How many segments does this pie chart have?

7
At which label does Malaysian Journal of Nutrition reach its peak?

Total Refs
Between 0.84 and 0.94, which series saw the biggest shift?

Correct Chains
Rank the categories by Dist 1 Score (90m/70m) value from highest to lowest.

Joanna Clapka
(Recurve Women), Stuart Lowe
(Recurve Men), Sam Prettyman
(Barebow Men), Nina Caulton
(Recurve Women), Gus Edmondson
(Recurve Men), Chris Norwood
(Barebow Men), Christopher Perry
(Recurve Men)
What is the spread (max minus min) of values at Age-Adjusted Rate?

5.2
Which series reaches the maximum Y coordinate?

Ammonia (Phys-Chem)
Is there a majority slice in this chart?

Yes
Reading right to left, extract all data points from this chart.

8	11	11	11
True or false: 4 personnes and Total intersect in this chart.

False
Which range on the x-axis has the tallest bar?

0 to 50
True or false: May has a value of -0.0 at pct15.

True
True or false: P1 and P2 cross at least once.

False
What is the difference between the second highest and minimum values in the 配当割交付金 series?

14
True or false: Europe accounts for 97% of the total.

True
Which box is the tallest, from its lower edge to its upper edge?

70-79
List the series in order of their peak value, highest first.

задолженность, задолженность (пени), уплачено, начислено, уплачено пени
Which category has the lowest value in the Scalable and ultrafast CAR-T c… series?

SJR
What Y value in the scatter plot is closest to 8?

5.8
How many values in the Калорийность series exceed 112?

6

Task to complete:
Reproduce the stretch of rows above, from the first one through the line containing "Rank the categories", with each line unchanged.

Response area:
How many segments does this pie chart have?

7
At which label does Malaysian Journal of Nutrition reach its peak?

Total Refs
Between 0.84 and 0.94, which series saw the biggest shift?

Correct Chains
Rank the categories by Dist 1 Score (90m/70m) value from highest to lowest.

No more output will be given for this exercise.